After last week’s remarkable structures, it’s time to remind ourselves that modern theorists ruined everything. Everything.

 

Centre Plaza.

“Why not Center Plaza?” “The French spelling is classier.” Why not Plaza Center? “That’s phase two."

Another example of architects hating everything on two legs with eyes:

At least it’s still a going concern, but they really didn’t care whether you knew they’d bricked up a window, did they?

Some context:

 

The building on the right shows how you can do stripped-down without sacrificing aesthetics.

Here’s the entrance.

 

If you had to guess what it was built to hold, what would you say? Note the luminex blocks - must have been quite a basement. But no, it wasn’t a bank. That’s the tell-tale style and featurelessness of a telephone company building. Finished n 1930.
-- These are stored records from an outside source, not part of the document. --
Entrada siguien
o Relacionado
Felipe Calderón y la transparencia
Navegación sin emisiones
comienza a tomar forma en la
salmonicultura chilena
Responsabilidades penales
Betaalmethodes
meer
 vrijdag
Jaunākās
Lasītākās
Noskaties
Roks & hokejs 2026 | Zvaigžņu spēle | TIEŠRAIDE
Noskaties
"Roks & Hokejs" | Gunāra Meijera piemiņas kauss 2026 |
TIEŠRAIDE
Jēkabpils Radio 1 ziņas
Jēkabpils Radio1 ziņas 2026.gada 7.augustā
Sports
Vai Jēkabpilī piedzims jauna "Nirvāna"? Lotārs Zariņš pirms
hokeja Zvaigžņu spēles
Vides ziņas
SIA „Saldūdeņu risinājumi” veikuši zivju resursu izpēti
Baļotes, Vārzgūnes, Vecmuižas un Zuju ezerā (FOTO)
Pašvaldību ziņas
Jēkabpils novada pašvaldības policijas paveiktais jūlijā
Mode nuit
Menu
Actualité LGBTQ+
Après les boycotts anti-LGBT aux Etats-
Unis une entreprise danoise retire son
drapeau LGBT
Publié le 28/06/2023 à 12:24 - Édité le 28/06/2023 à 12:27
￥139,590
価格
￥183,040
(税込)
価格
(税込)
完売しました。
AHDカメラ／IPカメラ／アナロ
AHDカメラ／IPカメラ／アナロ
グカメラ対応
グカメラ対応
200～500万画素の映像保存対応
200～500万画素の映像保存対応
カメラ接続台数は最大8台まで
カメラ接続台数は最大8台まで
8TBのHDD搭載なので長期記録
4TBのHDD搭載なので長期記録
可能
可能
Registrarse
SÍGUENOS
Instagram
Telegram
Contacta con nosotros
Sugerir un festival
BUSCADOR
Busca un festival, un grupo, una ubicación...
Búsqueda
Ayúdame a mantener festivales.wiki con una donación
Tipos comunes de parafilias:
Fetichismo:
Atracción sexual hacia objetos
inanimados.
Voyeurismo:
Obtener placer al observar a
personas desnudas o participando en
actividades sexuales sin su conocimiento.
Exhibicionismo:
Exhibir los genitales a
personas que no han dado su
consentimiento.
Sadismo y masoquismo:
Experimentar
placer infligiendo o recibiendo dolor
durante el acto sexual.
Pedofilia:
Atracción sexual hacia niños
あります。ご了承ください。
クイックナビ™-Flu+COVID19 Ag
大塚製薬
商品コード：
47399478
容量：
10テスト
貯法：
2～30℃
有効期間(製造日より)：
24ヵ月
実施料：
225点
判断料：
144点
OMUB; don’t know what else it could have been.

 

Columns = money.

I think I would fall to my knees if I came across this by chance: it’s perfect, and it’s untouched!

 

Actually, no. They touched the hell out of it.

The severity of the interior, designed in the late 30s, makes you wonder whether the modernists of the era regarded design as some form of penance. All shall pay.

Because no American city is just one thing:

There’s a lot of this around the country - buildings whose existence can only be inferred from their marks on an old neighbor. It didn’t go all the way back, and it looks as if there was a courtyard onto which the windows looked.

Two brothers:

 

You wonder whether phase two had more windows because tenants wanted them, or fewer windows because it got too drafty.

 

I see two brands, not counting STORAGE WAREHOUSE. Do you?

 

Am I nuts, or do I see 7-Up as well as Quaker?

A nice solid old marquee usually means an elaborate or well-designed facade.

 

Usually.

Finally, something that just caught my eye.

 

So many lives and years behind the paint and the brick. It's good that it survived, but it's like a mummy.